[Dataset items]
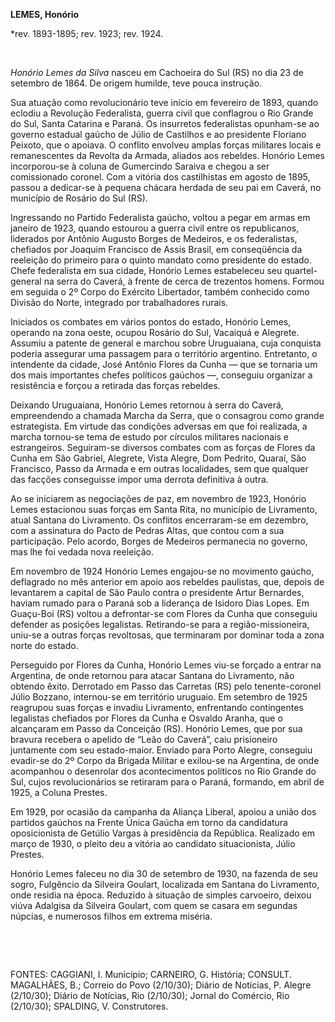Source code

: **LEMES, Honório**

\*rev. 1893-1895; rev. 1923; rev. 1924.

 

*Honório Lemes da Silva* nasceu em Cachoeira do Sul (RS) no dia 23 de
setembro de 1864. De origem humilde, teve pouca instrução.

Sua atuação como revolucionário teve início em fevereiro de 1893, quando
eclodiu a Revolução Federalista, guerra civil que conflagrou o Rio
Grande do Sul, Santa Catarina e Paraná. Os insurretos federalistas
opunham-se ao governo estadual gaúcho de Júlio de Castilhos e ao
presidente Floriano Peixoto, que o apoiava. O conflito envolveu amplas
forças militares locais e remanescentes da Revolta da Armada, aliados
aos rebeldes. Honório Lemes incorporou-se à coluna de Gumercindo Saraiva
e chegou a ser comissionado coronel. Com a vitória dos castilhistas em
agosto de 1895, passou a dedicar-se à pequena chácara herdada de seu pai
em Caverá, no município de Rosário do Sul (RS).

Ingressando no Partido Federalista gaúcho, voltou a pegar em armas em
janeiro de 1923, quando estourou a guerra civil entre os republicanos,
liderados por Antônio Augusto Borges de Medeiros, e os federalistas,
chefiados por Joaquim Francisco de Assis Brasil, em conseqüência da
reeleição do primeiro para o quinto mandato como presidente do estado.
Chefe federalista em sua cidade, Honório Lemes estabeleceu seu
quartel-general na serra do Caverá, à frente de cerca de trezentos
homens. Formou em seguida o 2º Corpo do Exército Libertador, também
conhecido como Divisão do Norte, integrado por trabalhadores rurais.

Iniciados os combates em vários pontos do estado, Honório Lemes,
operando na zona oeste, ocupou Rosário do Sul, Vacaiquá e Alegrete.
Assumiu a patente de general e marchou sobre Uruguaiana, cuja conquista
poderia assegurar uma passagem para o território argentino. Entretanto,
o intendente da cidade, José Antônio Flores da Cunha — que se tornaria
um dos mais importantes chefes políticos gaúchos —, conseguiu organizar
a resistência e forçou a retirada das forças rebeldes.

Deixando Uruguaiana, Honório Lemes retornou à serra do Caverá,
empreendendo a chamada Marcha da Serra, que o consagrou como grande
estrategista. Em virtude das condições adversas em que foi realizada, a
marcha tornou-se tema de estudo por círculos militares nacionais e
estrangeiros. Seguiram-se diversos combates com as forças de Flores da
Cunha em São Gabriel, Alegrete, Vista Alegre, Dom Pedrito, Quaraí, São
Francisco, Passo da Armada e em outras localidades, sem que qualquer das
facções conseguisse impor uma derrota definitiva à outra.

Ao se iniciarem as negociações de paz, em novembro de 1923, Honório
Lemes estacionou suas forças em Santa Rita, no município de Livramento,
atual Santana do Livramento. Os conflitos encerraram-se em dezembro, com
a assinatura do Pacto de Pedras Altas, que contou com a sua
participação. Pelo acordo, Borges de Medeiros permanecia no governo, mas
lhe foi vedada nova reeleição.

Em novembro de 1924 Honório Lemes engajou-se no movimento gaúcho,
deflagrado no mês anterior em apoio aos rebeldes paulistas, que, depois
de levantarem a capital de São Paulo contra o presidente Artur
Bernardes, haviam rumado para o Paraná sob a liderança de Isidoro Dias
Lopes. Em Guaçu-Boi (RS) voltou a defrontar-se com Flores da Cunha que
conseguiu defender as posições legalistas. Retirando-se para a
região-missioneira, uniu-se a outras forças revoltosas, que terminaram
por dominar toda a zona norte do estado.

Perseguido por Flores da Cunha, Honório Lemes viu-se forçado a entrar na
Argentina, de onde retornou para atacar Santana do Livramento, não
obtendo êxito. Derrotado em Passo das Carretas (RS) pelo tenente-coronel
Júlio Bozzano, internou-se em território uruguaio. Em setembro de 1925
reagrupou suas forças e invadiu Livramento, enfrentando contingentes
legalistas chefiados por Flores da Cunha e Osvaldo Aranha, que o
alcançaram em Passo da Conceição (RS). Honório Lemes, que por sua
bravura recebera o apelido de “Leão do Caverá”, caiu prisioneiro
juntamente com seu estado-maior. Enviado para Porto Alegre, conseguiu
evadir-se do 2º Corpo da Brigada Militar e exilou-se na Argentina, de
onde acompanhou o desenrolar dos acontecimentos políticos no Rio Grande
do Sul, cujos revolucionários se retiraram para o Paraná, formando, em
abril de 1925, a Coluna Prestes.

Em 1929, por ocasião da campanha da Aliança Liberal, apoiou a união dos
partidos gaúchos na Frente Única Gaúcha em torno da candidatura
oposicionista de Getúlio Vargas à presidência da República. Realizado em
março de 1930, o pleito deu a vitória ao candidato situacionista, Júlio
Prestes.

Honório Lemes faleceu no dia 30 de setembro de 1930, na fazenda de seu
sogro, Fulgêncio da Silveira Goulart, localizada em Santana do
Livramento, onde residia na época. Reduzido à situação de simples
carvoeiro, deixou viúva Adalgisa da Silveira Goulart, com quem se casara
em segundas núpcias, e numerosos filhos em extrema miséria.

 

 

FONTES: CAGGIANI, I. Município; CARNEIRO, G. História; CONSULT.
MAGALHÃES, B.; Correio do Povo (2/10/30); Diário de Notícias, P. Alegre
(2/10/30); Diário de Notícias, Rio (2/10/30); Jornal do Comércio, Rio
(2/10/30); SPALDING, V. Construtores.

 
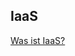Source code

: <h2>IaaS</h2>
<a href="https://github.com/1Jerome1/Modul-346/blob/main/IaaS.md"> Was ist IaaS? </a>
  
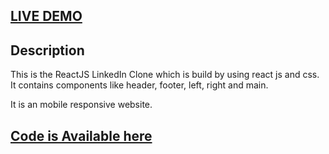 
## <a href='https://linkdin-by-govinda-2022.netlify.app/' target='_blank'>LIVE DEMO</a>

## Description
This is the ReactJS LinkedIn Clone which is build by using react js and css.
It contains components like header, footer, left, right and main.

It is an mobile responsive website.


## <a href='' target='_blank'>Code is Available here</a>



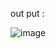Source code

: 
out put : 


![image](https://github.com/user-attachments/assets/66de8a97-a0f2-4609-bc45-7807992a5dae)
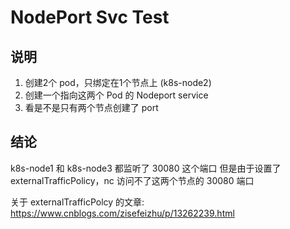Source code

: NodePort Svc Test
===

## 说明

1. 创建2个 pod，只绑定在1个节点上 (k8s-node2)
2. 创建一个指向这两个 Pod 的 Nodeport service
3. 看是不是只有两个节点创建了 port

## 结论

k8s-node1 和 k8s-node3 都监听了 30080 这个端口
但是由于设置了 externalTrafficPolicy，nc 访问不了这两个节点的 30080 端口

关于 externalTrafficPolcy 的文章: https://www.cnblogs.com/zisefeizhu/p/13262239.html
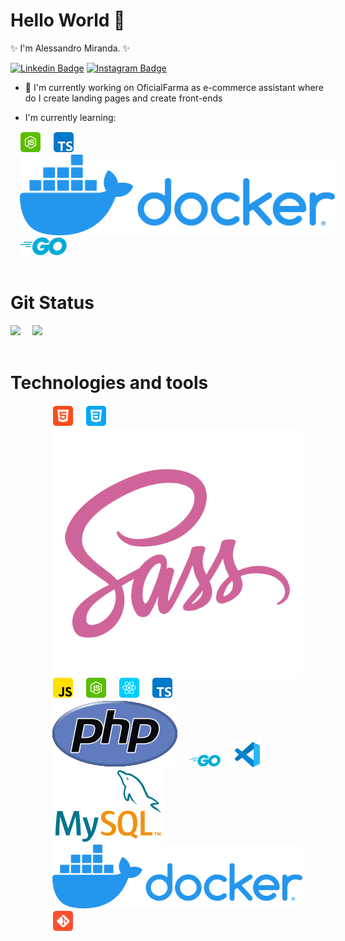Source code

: # Hello World  👋
:sparkles: I'm Alessandro Miranda. :sparkles:

[![Linkedin Badge](https://img.shields.io/badge/-Alessandro-blue?style=flat-square&logo=Linkedin&logoColor=white&link=https://www.linkedin.com/in/alessandro-miranda-b23b74169)](https://www.linkedin.com/in/alessandro-miranda-b23b74169)
[![Instagram Badge](https://img.shields.io/badge/-Instagram-C13584?style=flat-square&labelColor=C13584&logo=instagram&logoColor=white&link=https://www.instagram.com/_aleh011/)](https://www.instagram.com/_aleh011/)

- 🔭 I'm currently working on OficialFarma as e-commerce assistant where do I create landing pages and create front-ends

- I'm currently learning:

<div>
    <img width="width: 35px" src="./images/nodejs.png" style="margin-left: 15px">
    <img width="width: 35px" src="./images/ts.png" style="margin-left: 15px">
    <img width="width: 120px" src="./images/docker.png" style="margin-left: 15px">
    <img width="width: 75px" src="./images/go-logo-blue.svg" style="width: 75px; margin-left: 15px;">
</div>

<br />

# Git Status

<div>
    <img height="200em" src="https://github-readme-stats-eight-theta.vercel.app/api?username=Alessandro-Miranda&show_icons=true&theme=nightowl&include_all_commits=true&count_private=true"/>
    <img height="200em" src="https://github-readme-stats-eight-theta.vercel.app/api/top-langs/?username=Alessandro-Miranda&layout=compact&langs_count=10&theme=nightowl" style="margin-left: 15px;"/>
</div>

<br />

# Technologies and tools

<div style="max-width: 400px; margin: 0 auto">
    <img width="width: 35px" src="./images/html.png" style="margin-left: 15px">
    <img width="width: 35px" src="./images/css.png" style="margin-left: 15px">
    <img width="width: 45px" src="./images/sass.png" style="margin-left: 15px; margin-bottom: -5px">
    <img width="width: 35px" src="./images/js.png" style="margin-left: 15px">
    <img width="width: 35px" src="./images/nodejs.png" style="margin-left: 15px">
    <img width="width: 35px" src="./images/react.png" style="margin-left: 15px">
    <img width="width: 35px" src="./images/ts.png" style="margin-left: 15px">
    <img width="width: 35px" src="./images/php.png" style="margin-left: 15px">
    <img width="width: 50px" src="./images/go-logo-blue.svg" style="width: 50px; margin-left: 15px;">
    <img width="width: 35px" src="./images/vs-code.png" style="margin-left: 15px; margin-bottom: -5px">
    <img width="width: 45px" src="./images/mysql.png" style="margin-left: 15px;">
    <img width="width: 120px" src="./images/docker.png" style="margin-left: 15px">
    <img width="width: 35px" src="./images/git.png" style="margin-left: 15px">
</div>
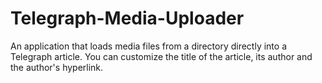 # Telegraph-Media-Uploader
An application that loads media files from a directory directly into a Telegraph article. You can customize the title of the article, its author and the author's hyperlink.
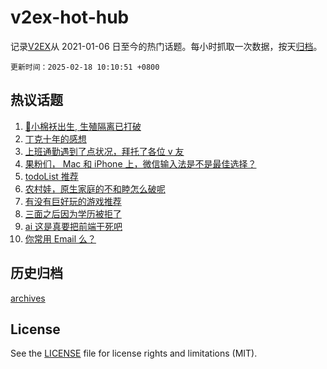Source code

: # v2ex-hot-hub

 记录[V2EX](https://www.v2ex.com/)从 2021-01-06 日至今的热门话题。每小时抓取一次数据，按天[归档](archives)。

`更新时间：2025-02-18 10:10:51 +0800`

## 热议话题

1. [🎉小棉袄出生, 生殖隔离已打破](https://www.v2ex.com/t/1111985)
1. [丁克十年的感想](https://www.v2ex.com/t/1112084)
1. [上班通勤遇到了点状况，拜托了各位 v 友](https://www.v2ex.com/t/1111922)
1. [果粉们， Mac 和 iPhone 上，微信输入法是不是最佳选择？](https://www.v2ex.com/t/1111995)
1. [todoList 推荐](https://www.v2ex.com/t/1111914)
1. [农村娃，原生家庭的不和睦怎么破呢](https://www.v2ex.com/t/1112021)
1. [有没有巨好玩的游戏推荐](https://www.v2ex.com/t/1112118)
1. [三面之后因为学历被拒了](https://www.v2ex.com/t/1112040)
1. [ai 这是真要把前端干死吧](https://www.v2ex.com/t/1112101)
1. [你常用 Email 么？](https://www.v2ex.com/t/1111918)

## 历史归档

[archives](archives)

## License

See the [LICENSE](LICENSE) file for license rights and limitations (MIT).
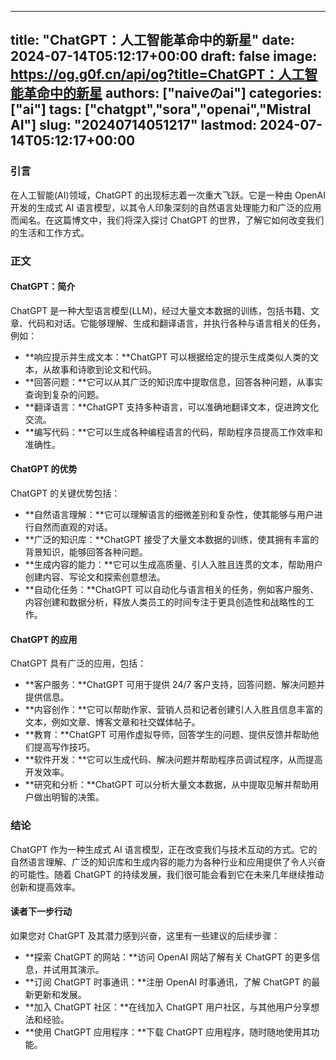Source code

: 
---
title: "ChatGPT：人工智能革命中的新星"
date: 2024-07-14T05:12:17+00:00
draft: false
image: https://og.g0f.cn/api/og?title=ChatGPT：人工智能革命中的新星
authors: ["naiveのai"]
categories: ["ai"]
tags: ["chatgpt","sora","openai","Mistral AI"]
slug: "20240714051217"
lastmod: 2024-07-14T05:12:17+00:00
---
### 引言

在人工智能(AI)领域，ChatGPT 的出现标志着一次重大飞跃。它是一种由 OpenAI 开发的生成式 AI 语言模型，以其令人印象深刻的自然语言处理能力和广泛的应用而闻名。在这篇博文中，我们将深入探讨 ChatGPT 的世界，了解它如何改变我们的生活和工作方式。

### 正文

#### ChatGPT：简介

ChatGPT 是一种大型语言模型(LLM)，经过大量文本数据的训练，包括书籍、文章、代码和对话。它能够理解、生成和翻译语言，并执行各种与语言相关的任务，例如：

- **响应提示并生成文本：**ChatGPT 可以根据给定的提示生成类似人类的文本，从故事和诗歌到论文和代码。
- **回答问题：**它可以从其广泛的知识库中提取信息，回答各种问题，从事实查询到复杂的问题。
- **翻译语言：**ChatGPT 支持多种语言，可以准确地翻译文本，促进跨文化交流。
- **编写代码：**它可以生成各种编程语言的代码，帮助程序员提高工作效率和准确性。

#### ChatGPT 的优势

ChatGPT 的关键优势包括：

- **自然语言理解：**它可以理解语言的细微差别和复杂性，使其能够与用户进行自然而直观的对话。
- **广泛的知识库：**ChatGPT 接受了大量文本数据的训练，使其拥有丰富的背景知识，能够回答各种问题。
- **生成内容的能力：**它可以生成高质量、引人入胜且连贯的文本，帮助用户创建内容、写论文和探索创意想法。
- **自动化任务：**ChatGPT 可以自动化与语言相关的任务，例如客户服务、内容创建和数据分析，释放人类员工的时间专注于更具创造性和战略性的工作。

#### ChatGPT 的应用

ChatGPT 具有广泛的应用，包括：

- **客户服务：**ChatGPT 可用于提供 24/7 客户支持，回答问题、解决问题并提供信息。
- **内容创作：**它可以帮助作家、营销人员和记者创建引人入胜且信息丰富的文本，例如文章、博客文章和社交媒体帖子。
- **教育：**ChatGPT 可用作虚拟导师，回答学生的问题、提供反馈并帮助他们提高写作技巧。
- **软件开发：**它可以生成代码、解决问题并帮助程序员调试程序，从而提高开发效率。
- **研究和分析：**ChatGPT 可以分析大量文本数据，从中提取见解并帮助用户做出明智的决策。

### 结论

ChatGPT 作为一种生成式 AI 语言模型，正在改变我们与技术互动的方式。它的自然语言理解、广泛的知识库和生成内容的能力为各种行业和应用提供了令人兴奋的可能性。随着 ChatGPT 的持续发展，我们很可能会看到它在未来几年继续推动创新和提高效率。

#### 读者下一步行动

如果您对 ChatGPT 及其潜力感到兴奋，这里有一些建议的后续步骤：

- **探索 ChatGPT 的网站：**访问 OpenAI 网站了解有关 ChatGPT 的更多信息，并试用其演示。
- **订阅 ChatGPT 时事通讯：**注册 OpenAI 时事通讯，了解 ChatGPT 的最新更新和发展。
- **加入 ChatGPT 社区：**在线加入 ChatGPT 用户社区，与其他用户分享想法和经验。
- **使用 ChatGPT 应用程序：**下载 ChatGPT 应用程序，随时随地使用其功能。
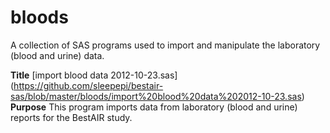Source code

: bloods
======
A collection of SAS programs used to import and manipulate the laboratory (blood and urine) data.

**Title** [import blood data 2012-10-23.sas] (https://github.com/sleepepi/bestair-sas/blob/master/bloods/import%20blood%20data%202012-10-23.sas) <br />
**Purpose** This program imports data from laboratory (blood and urine) reports for the BestAIR study.

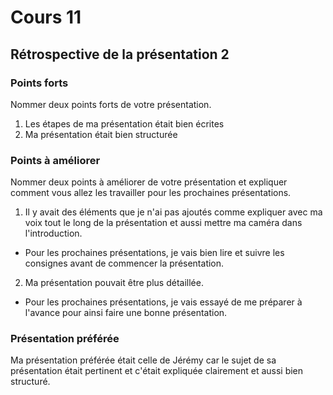 # Cours 11
## Rétrospective de la présentation 2

### Points forts
Nommer deux points forts de votre présentation. 

1. Les étapes de ma présentation était bien écrites 
2. Ma présentation était bien structurée

### Points à améliorer
Nommer deux points à améliorer de votre présentation et expliquer comment vous allez les travailler pour les prochaines présentations. 

1. Il y avait des éléments que je n'ai pas ajoutés comme expliquer avec ma voix tout le long de la présentation et aussi mettre ma caméra dans l'introduction.
- Pour les prochaines présentations, je vais bien lire et suivre les consignes avant de commencer la présentation.

2. Ma présentation pouvait être plus détaillée.
- Pour les prochaines présentations, je vais essayé de me préparer à l'avance pour ainsi faire une bonne présentation.

### Présentation préférée
Ma présentation préférée était celle de Jérémy car le sujet de sa présentation était pertinent et c'était expliquée clairement et aussi bien structuré.
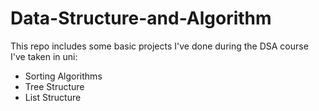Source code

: # Data-Structure-and-Algorithm

This repo includes some basic projects I've done during the DSA course I've taken in uni:
<html>
<body> 
 <ul>
 <li>Sorting Algorithms</li>
 <li>Tree Structure</li>
 <li>List Structure</li>
 </ul>
</body>
</html>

# [TASK OBJECTIVE]
Please copy the records from their first line through the line containing "em Caverá, no", substituting "sítio" for "chácara" and keeping everything else unchanged. Leave the pictures out of your copy.

# [WRITTEN SOLUTION]
Source code

: **LEMES, Honório**

\*rev. 1893-1895; rev. 1923; rev. 1924.

 

*Honório Lemes da Silva* nasceu em Cachoeira do Sul (RS) no dia 23 de
setembro de 1864. De origem humilde, teve pouca instrução.

Sua atuação como revolucionário teve início em fevereiro de 1893, quando
eclodiu a Revolução Federalista, guerra civil que conflagrou o Rio
Grande do Sul, Santa Catarina e Paraná. Os insurretos federalistas
opunham-se ao governo estadual gaúcho de Júlio de Castilhos e ao
presidente Floriano Peixoto, que o apoiava. O conflito envolveu amplas
forças militares locais e remanescentes da Revolta da Armada, aliados
aos rebeldes. Honório Lemes incorporou-se à coluna de Gumercindo Saraiva
e chegou a ser comissionado coronel. Com a vitória dos castilhistas em
agosto de 1895, passou a dedicar-se à pequena sítio herdada de seu pai
em Caverá, no município de Rosário do Sul (RS).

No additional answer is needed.